Paramont Ambush 2172

Help Support CattleToday:

Ebenezer

Well-known member
Joined
Nov 25, 2015
Messages
3,033
Reaction score
1,960
Location
Piedmont of SC
Did anyone use this bull and have comments on direct sons and daughters? We used him a little in the late 80s (maybe?) and I do not remember too much one way or the other. There was a home raised son who would herd the cows he was with which can be aggravating. A number of the cows we have now that fit the environment seem to mostly have links back to him. Seems the Angus breed folks moved on to sons and then little is said of them anymore.
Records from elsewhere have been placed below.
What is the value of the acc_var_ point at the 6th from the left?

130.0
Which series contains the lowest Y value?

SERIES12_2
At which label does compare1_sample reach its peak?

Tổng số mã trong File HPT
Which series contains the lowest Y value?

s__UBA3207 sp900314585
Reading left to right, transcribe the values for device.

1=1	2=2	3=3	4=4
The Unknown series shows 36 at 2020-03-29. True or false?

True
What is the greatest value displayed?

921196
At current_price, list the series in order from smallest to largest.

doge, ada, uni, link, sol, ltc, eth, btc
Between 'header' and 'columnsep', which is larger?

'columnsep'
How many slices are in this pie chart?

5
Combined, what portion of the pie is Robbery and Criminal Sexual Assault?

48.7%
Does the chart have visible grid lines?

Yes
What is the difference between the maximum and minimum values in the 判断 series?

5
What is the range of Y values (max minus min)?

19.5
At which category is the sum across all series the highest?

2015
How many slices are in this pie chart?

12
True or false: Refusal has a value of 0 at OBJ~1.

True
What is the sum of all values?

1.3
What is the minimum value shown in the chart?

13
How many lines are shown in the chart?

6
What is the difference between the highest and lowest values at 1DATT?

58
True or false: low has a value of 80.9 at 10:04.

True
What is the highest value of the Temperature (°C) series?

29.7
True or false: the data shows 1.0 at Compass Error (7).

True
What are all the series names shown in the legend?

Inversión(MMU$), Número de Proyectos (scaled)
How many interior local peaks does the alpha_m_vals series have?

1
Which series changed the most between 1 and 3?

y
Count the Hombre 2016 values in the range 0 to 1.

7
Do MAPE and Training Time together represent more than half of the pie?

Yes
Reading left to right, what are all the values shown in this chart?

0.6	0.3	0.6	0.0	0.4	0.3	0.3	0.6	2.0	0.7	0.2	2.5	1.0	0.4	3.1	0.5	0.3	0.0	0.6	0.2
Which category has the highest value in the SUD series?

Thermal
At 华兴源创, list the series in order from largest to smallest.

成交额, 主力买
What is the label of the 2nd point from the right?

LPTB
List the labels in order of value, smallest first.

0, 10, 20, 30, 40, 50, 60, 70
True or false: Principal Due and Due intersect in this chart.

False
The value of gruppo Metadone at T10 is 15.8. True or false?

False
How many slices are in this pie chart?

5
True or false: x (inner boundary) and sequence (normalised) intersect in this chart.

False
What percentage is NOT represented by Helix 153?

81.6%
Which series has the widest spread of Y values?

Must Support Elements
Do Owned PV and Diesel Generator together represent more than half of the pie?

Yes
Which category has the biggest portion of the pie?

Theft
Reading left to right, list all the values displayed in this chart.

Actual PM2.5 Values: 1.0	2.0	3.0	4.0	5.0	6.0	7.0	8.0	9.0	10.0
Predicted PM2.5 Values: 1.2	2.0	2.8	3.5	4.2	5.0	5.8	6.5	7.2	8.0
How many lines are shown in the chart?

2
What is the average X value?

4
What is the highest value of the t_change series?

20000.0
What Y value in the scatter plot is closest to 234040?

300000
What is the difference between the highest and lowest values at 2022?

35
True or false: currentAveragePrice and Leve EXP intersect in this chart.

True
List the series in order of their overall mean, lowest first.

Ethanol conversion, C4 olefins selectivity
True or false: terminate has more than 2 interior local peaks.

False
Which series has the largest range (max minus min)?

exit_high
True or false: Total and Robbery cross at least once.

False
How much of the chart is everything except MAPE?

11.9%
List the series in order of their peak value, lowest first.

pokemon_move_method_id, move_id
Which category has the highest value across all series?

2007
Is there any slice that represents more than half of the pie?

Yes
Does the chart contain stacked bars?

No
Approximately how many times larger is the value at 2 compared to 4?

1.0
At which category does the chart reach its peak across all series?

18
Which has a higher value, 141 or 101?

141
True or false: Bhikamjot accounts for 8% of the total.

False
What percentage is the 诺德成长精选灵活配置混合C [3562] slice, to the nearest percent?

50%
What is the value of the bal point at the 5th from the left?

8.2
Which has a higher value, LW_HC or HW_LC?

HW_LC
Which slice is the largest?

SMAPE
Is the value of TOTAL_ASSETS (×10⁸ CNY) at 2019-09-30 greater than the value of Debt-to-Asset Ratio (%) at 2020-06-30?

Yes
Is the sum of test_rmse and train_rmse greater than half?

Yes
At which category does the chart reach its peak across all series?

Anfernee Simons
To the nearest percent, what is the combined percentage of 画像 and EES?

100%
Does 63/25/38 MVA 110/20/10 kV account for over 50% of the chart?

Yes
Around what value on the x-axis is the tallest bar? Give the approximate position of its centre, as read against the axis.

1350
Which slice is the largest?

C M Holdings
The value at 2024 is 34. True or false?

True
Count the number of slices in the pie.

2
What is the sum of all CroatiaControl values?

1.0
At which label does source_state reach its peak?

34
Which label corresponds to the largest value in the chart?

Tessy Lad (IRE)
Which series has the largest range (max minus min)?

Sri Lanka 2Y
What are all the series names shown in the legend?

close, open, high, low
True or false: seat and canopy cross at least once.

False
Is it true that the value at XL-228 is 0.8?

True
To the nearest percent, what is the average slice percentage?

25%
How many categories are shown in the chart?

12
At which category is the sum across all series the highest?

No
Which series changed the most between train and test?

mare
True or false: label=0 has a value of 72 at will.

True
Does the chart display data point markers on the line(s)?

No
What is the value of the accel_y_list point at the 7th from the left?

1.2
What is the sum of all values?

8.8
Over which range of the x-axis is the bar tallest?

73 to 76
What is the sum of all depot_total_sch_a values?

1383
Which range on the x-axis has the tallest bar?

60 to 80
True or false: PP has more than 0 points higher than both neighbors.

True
At one time some of them were well used. Thanks.
 
The one bull from that line that seems to pop up in pedigrees is
B/R Ambush 28. His EPDs seem to show that he has a high SB but low milk for daughters.
The daughters have good HP though and good CEM. The bottom of the pedigree for him shows up in
some Sydgen and Hoover animals.
 
Apparently his offspring showed promise on carcass traits so some sons were bred heavily and promoted toward those traits through the use of dams that were also pushed for those traits. Maybe that potential was the part of the fad that keep the average sons and daughters from being thought of value. The 2172 bull was 20 at milk when that was a tad high. Not sure how it drops so quickly in one generation unless he was not stable in that trait or the dams of sons were very weak. I am more interested in cow production and fertility in a pasture system with this question.
 
Considered using a son, Rockn D Ambush 1531, back when we first turned back to using some Angus sires, 10 years or so ago.
Liked what I saw of him...and, IIRC, he had all 6 of the GeneStar Tenderness gene markers.
Never got around to using him, though.
 
I used him when he was a young sire....better than average but not top of the herd performance....my recollection is that the daughters were better than the sons....in our herd. but we only kept the top end of the bulls....liked his structure and his pedigree...
he went on to be a record selling bull over his lifetime, so he had some value.
 
pdfangus":b9pq1p6w said:
I used him when he was a young sire....better than average but not top of the herd performance....my recollection is that the daughters were better than the sons....in our herd. but we only kept the top end of the bulls....liked his structure and his pedigree...
he went on to be a record selling bull over his lifetime, so he had some value.
Jim, Thanks. I have come to the conclusion that the average and better than average cattle that are consistently average and better than average are better than a few flashes in the pan. If the daughters are functional there is 75% of the battle won. I have a grandson in this years group of weaned bull calves and might try breeding a few cows to the original bull in the next year or two.